Since we always have incomplete information, we can never predict with a high level of confidence what the future will bring, unless we can be sure that it will look like the past. Experience shows that the future holds many surprises. We don’t know what we don’t know (Black Swan theory). The traditional statistical way to model risk is to develop a mathematical probability distribution and use the mean and standard deviation as predictors of extreme events, to a level of confidence that we find acceptable, and then prepare risk mitigation within that confidence interval. The data points for fitting a suitable distribution are things we have seen before – previous observations and current trends. Climate modelling follows this methodology.

Now consider the smart cyber world. The pace of development is fast and accelerating. We have almost no history of cyber events of significant scale on which to build a probability distribution. Worse than that, we have a history of how the world works in a non-cyber environment and we are using those event histories to model the future. Does anyone else see danger in this?

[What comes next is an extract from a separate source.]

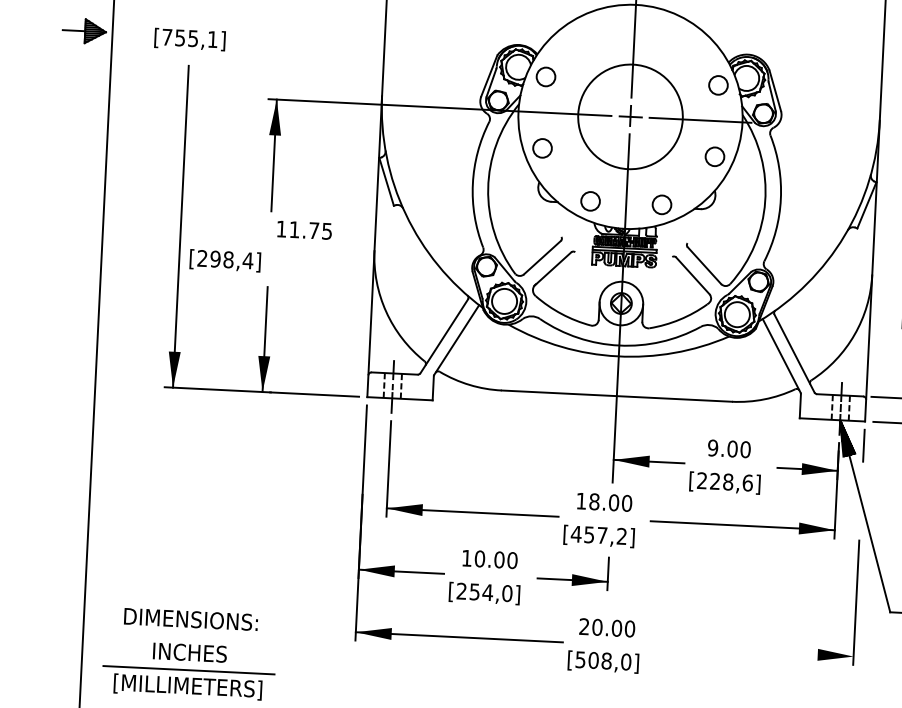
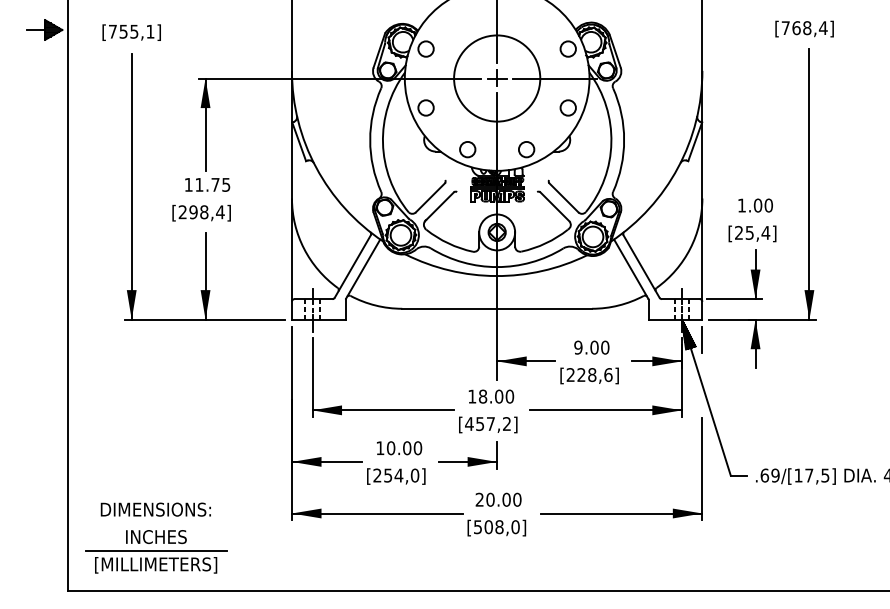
text: (304, 229) -> (207, 184), moved
text: (225, 259) -> (201, 212), moved
line: (755, 651) -> (621, 513), added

Take one thing on which the modern world depends: electricity. We have plenty of experience of localised power outages and how to deal with them. Weather events, seismic events, breakdowns of industrial relations, technology failure and many more are within our experience. However, smart cyber technology suggests that power outages on an altogether different scale are possible (even probable?).  We are deploying smart grids, smart metering and other smart control systems to govern electricity supply and consumption. What would be the outcome of a widespread cyber attack on these systems? Consider an attack that would bring down the national electricity grids of several countries. Previous recovery strategies will not work. There will be no water or oil pumping, no telecommunications, no functional medical equipment, no road traffic control, no street lighting, no industrial production, just to mention a few of the impacts. Try to imagine a world without electrical power. Law and order would be at risk.

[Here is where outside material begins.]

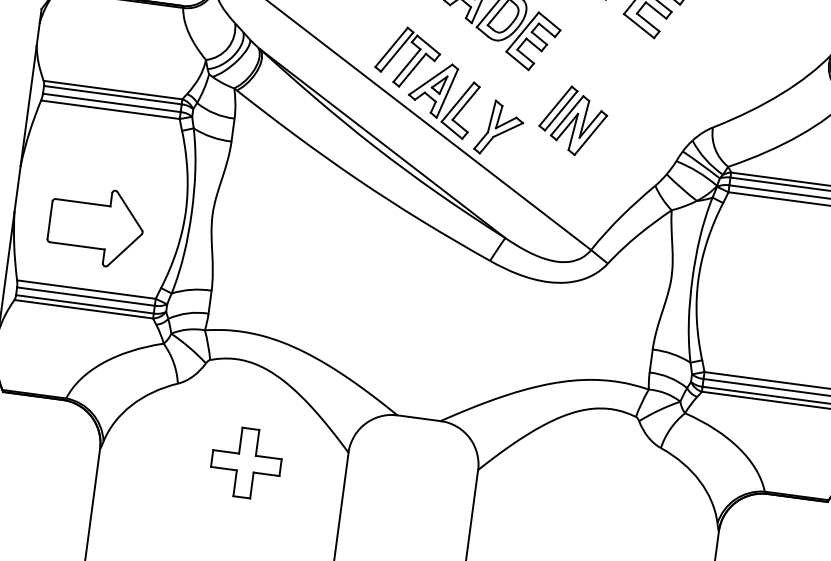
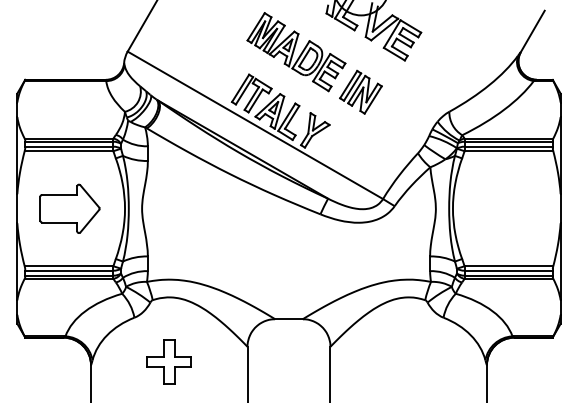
part: (572, 119) -> (360, 91), moved
part: (95, 226) -> (69, 208), moved
part: (245, 462) -> (168, 361), moved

It is clear that enemies of the democratic world will use any means of attack at their disposal. The modern terrorist is smart, educated and cyber-competent. We must dispel the image of men with long beards and rifles living in caves in the mountains. Today’s terrorists hide in plain sight, living amongst us and plotting sophisticated attacks that will do maximum damage to the democratic states they oppose. In the opinion of the Attributer, they are plotting and planning cyber attacks on a scale we have never before witnessed – data points that do not appear in our statistical models.

We need to shift into a different gear in our thinking and planning. The current approach of treating cyber-security as a technical problem with local technical solutions will not serve us if (when) this future unfolds. We need end-to-end, wall-to-wall thinking – the type of thinking that SABSA practitioners use in developing business and technology architectures.